Ron Hughes:  Recently, I’ve been seeing some interesting articles in magazines about water existing on Mars.  Some people, some secular scientists are looking at water on Mars as meaning that there could be life on Mars which may challenge the whole Christian paradigm.  I’d be interested to hear from a man of science about this whole issue of Mars.  What’s really out there?  Could there be life elsewhere?  Maybe even intelligent life?

Let’s talk about it.

Dr. Humphreys:  Very interesting question and of course a lot of scientific effort is going into trying to find life in other parts of the universe.  Actually, it was several years before this more recent story about water on Mars that people got particularly excited cause they saw some remnants of molecules that were thought to evidence of at least the precursors of life.  But I have to say as a scientist, Ron, I don’t get as excited about little bits of evidence for some precursors of life on Mars as some people do.  As a matter of fact, I’d be very surprised if we don’t find at least some organic molecules or even some tiny organisms.

Because for one thing, you know, these things, Ron, could be carried to planets as close to Earth and Mars is by solar winds.  I mean, there’s a lot of interchange of materials in the…

Ron:  Solar System?

Dr. Humphreys:   ..the planets orbiting… Yeah!  I mean, it’s fairly turbulent out there with solar winds.  And it’s such a big ‘if,’ because these signs of life have never proved to be anything very definitive.  There’s much speculation.  But if they were to find things that were quite clearly organisms, the first place I would look for an origin , that is, of course, Earth.

Ron:  Take a minute and just explain to me what these scientists have vested in finding life.

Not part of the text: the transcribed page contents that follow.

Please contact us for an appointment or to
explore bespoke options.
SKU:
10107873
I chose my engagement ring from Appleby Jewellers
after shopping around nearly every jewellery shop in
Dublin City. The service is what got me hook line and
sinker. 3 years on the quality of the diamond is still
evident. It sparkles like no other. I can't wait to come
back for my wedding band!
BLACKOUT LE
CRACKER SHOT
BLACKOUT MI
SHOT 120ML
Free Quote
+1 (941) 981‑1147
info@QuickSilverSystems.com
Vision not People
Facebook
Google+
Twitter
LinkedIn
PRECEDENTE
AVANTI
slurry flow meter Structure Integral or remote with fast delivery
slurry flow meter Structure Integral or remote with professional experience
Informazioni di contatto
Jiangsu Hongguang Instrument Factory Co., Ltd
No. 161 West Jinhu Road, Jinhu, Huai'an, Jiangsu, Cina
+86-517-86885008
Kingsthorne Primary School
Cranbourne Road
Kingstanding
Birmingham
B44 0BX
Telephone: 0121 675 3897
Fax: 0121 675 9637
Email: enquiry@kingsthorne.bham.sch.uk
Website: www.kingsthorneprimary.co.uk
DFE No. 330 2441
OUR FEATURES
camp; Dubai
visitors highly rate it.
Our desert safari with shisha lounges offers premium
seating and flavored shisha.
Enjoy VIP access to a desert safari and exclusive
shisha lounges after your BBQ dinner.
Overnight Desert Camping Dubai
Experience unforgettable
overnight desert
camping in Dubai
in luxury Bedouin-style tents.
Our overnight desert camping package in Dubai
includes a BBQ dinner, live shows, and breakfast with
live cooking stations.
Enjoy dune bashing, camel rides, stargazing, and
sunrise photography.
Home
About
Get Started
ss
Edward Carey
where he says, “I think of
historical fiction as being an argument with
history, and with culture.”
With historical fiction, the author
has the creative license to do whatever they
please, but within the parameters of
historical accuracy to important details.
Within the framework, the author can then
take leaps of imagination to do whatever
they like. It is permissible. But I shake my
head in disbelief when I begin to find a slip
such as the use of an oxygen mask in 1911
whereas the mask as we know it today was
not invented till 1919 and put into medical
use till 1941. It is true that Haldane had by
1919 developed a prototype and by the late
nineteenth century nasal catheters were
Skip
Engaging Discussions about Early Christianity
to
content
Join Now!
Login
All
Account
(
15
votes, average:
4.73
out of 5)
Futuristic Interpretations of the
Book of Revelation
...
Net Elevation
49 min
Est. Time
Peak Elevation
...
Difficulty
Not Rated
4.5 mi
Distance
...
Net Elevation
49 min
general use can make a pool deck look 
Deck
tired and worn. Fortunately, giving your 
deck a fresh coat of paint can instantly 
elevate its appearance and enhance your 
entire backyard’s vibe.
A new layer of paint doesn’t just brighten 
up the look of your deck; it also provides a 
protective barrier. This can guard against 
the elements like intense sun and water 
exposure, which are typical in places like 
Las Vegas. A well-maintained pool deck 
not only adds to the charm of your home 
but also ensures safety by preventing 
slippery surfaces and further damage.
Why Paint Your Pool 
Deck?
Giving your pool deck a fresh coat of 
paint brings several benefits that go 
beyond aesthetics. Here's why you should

Dr. Humphreys:  Well, it’s very interesting, actually.  Of course, many scientists are what we call, naturalists.  That is, they assume nature is all there is.  They don’t believe, as I do, in a purposeful creator.  So they have a little bit of an agenda.  Of course, we all have presuppositions, we all have assumptions that drive us.  I presuppose a creator.  That’s what my explanatory principle is:  Intelligent Design.  But I have colleagues who are driven to justify a belief that life could arise by chance, by the random collection of molecules.  Something which I don’t see any evidence for as a chemist, but anyway.

So their feeling is, if they find life in other parts of the universe they can say, ‘Well, look.  Life arises spontaneously.  Happened to arise on Earth, but it arose here [too].’

And they can say, not correctly in my view, but they can say, ‘See.  Life arises in other places so we don’t need God.’  So this avoids a creator.

But you see they want to have their cake and eat it.  They would say, ‘If we don’t find life out there and the Earth is unique, that shows that it was just happenstance.  That it happened to come on Earth.’

So if you are driven by this presupposition – there is no creator, there is no God – you really are going to argue both ways.  If you don’t find life:  look how unusual it is, it was just a chance that it once appeared on Earth.  If we do find it:  hey, see life is abundant, there’s nothing special about it.  And that’s always something you need to look out for; have people got a presupposition or an agenda.  But I think the motivation of a lot of this work is that somehow they assume, wrongly, that it affects the Christian belief in a creator.

But I don’t like as a scientist to get too much into speculation.  As a Christian and a scientist what I really believe in and am dogmatic about is things that we’ve shown to be true, that we’ve demonstrated.  And until there’s evidence I’m just going to keep a really open mind on this question.  But I have to say that it doesn’t touch Christian theology.